(Collection entries)

+ + +

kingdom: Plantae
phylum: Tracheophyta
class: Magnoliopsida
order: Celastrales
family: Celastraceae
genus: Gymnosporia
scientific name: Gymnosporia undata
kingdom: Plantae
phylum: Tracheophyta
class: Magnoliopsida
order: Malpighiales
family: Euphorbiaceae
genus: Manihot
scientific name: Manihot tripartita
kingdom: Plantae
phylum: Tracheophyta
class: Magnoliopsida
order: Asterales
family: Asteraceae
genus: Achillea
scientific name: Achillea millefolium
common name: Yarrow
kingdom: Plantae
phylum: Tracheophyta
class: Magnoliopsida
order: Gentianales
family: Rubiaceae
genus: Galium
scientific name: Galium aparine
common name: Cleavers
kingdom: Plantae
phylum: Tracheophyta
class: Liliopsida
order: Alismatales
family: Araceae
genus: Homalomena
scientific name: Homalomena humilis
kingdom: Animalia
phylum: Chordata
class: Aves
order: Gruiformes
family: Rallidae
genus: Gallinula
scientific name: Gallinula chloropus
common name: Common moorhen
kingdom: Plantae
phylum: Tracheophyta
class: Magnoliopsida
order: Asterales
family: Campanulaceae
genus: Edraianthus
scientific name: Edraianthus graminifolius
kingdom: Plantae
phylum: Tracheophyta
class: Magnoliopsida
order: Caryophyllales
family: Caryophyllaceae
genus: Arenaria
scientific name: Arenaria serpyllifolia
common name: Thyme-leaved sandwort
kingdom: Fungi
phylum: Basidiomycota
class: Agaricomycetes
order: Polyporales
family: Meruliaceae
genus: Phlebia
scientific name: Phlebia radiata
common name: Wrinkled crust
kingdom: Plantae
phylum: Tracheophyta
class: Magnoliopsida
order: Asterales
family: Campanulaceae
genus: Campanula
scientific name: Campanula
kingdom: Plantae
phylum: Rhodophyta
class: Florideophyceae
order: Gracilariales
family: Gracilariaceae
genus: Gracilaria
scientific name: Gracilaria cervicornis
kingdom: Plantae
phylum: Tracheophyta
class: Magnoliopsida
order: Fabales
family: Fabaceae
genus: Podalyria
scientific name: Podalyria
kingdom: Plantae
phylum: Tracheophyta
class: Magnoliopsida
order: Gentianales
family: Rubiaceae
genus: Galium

+ + +

Aim of the task: Can you rewrite every line of the items above as one numbered list, skipping any blank lines?

Correct response:
1. kingdom: Plantae
2. phylum: Tracheophyta
3. class: Magnoliopsida
4. order: Celastrales
5. family: Celastraceae
6. genus: Gymnosporia
7. scientific name: Gymnosporia undata
8. kingdom: Plantae
9. phylum: Tracheophyta
10. class: Magnoliopsida
11. order: Malpighiales
12. family: Euphorbiaceae
13. genus: Manihot
14. scientific name: Manihot tripartita
15. kingdom: Plantae
16. phylum: Tracheophyta
17. class: Magnoliopsida
18. order: Asterales
19. family: Asteraceae
20. genus: Achillea
21. scientific name: Achillea millefolium
22. common name: Yarrow
23. kingdom: Plantae
24. phylum: Tracheophyta
25. class: Magnoliopsida
26. order: Gentianales
27. family: Rubiaceae
28. genus: Galium
29. scientific name: Galium aparine
30. common name: Cleavers
31. kingdom: Plantae
32. phylum: Tracheophyta
33. class: Liliopsida
34. order: Alismatales
35. family: Araceae
36. genus: Homalomena
37. scientific name: Homalomena humilis
38. kingdom: Animalia
39. phylum: Chordata
40. class: Aves
41. order: Gruiformes
42. family: Rallidae
43. genus: Gallinula
44. scientific name: Gallinula chloropus
45. common name: Common moorhen
46. kingdom: Plantae
47. phylum: Tracheophyta
48. class: Magnoliopsida
49. order: Asterales
50. family: Campanulaceae
51. genus: Edraianthus
52. scientific name: Edraianthus graminifolius
53. kingdom: Plantae
54. phylum: Tracheophyta
55. class: Magnoliopsida
56. order: Caryophyllales
57. family: Caryophyllaceae
58. genus: Arenaria
59. scientific name: Arenaria serpyllifolia
60. common name: Thyme-leaved sandwort
61. kingdom: Fungi
62. phylum: Basidiomycota
63. class: Agaricomycetes
64. order: Polyporales
65. family: Meruliaceae
66. genus: Phlebia
67. scientific name: Phlebia radiata
68. common name: Wrinkled crust
69. kingdom: Plantae
70. phylum: Tracheophyta
71. class: Magnoliopsida
72. order: Asterales
73. family: Campanulaceae
74. genus: Campanula
75. scientific name: Campanula
76. kingdom: Plantae
77. phylum: Rhodophyta
78. class: Florideophyceae
79. order: Gracilariales
80. family: Gracilariaceae
81. genus: Gracilaria
82. scientific name: Gracilaria cervicornis
83. kingdom: Plantae
84. phylum: Tracheophyta
85. class: Magnoliopsida
86. order: Fabales
87. family: Fabaceae
88. genus: Podalyria
89. scientific name: Podalyria
90. kingdom: Plantae
91. phylum: Tracheophyta
92. class: Magnoliopsida
93. order: Gentianales
94. family: Rubiaceae
95. genus: Galium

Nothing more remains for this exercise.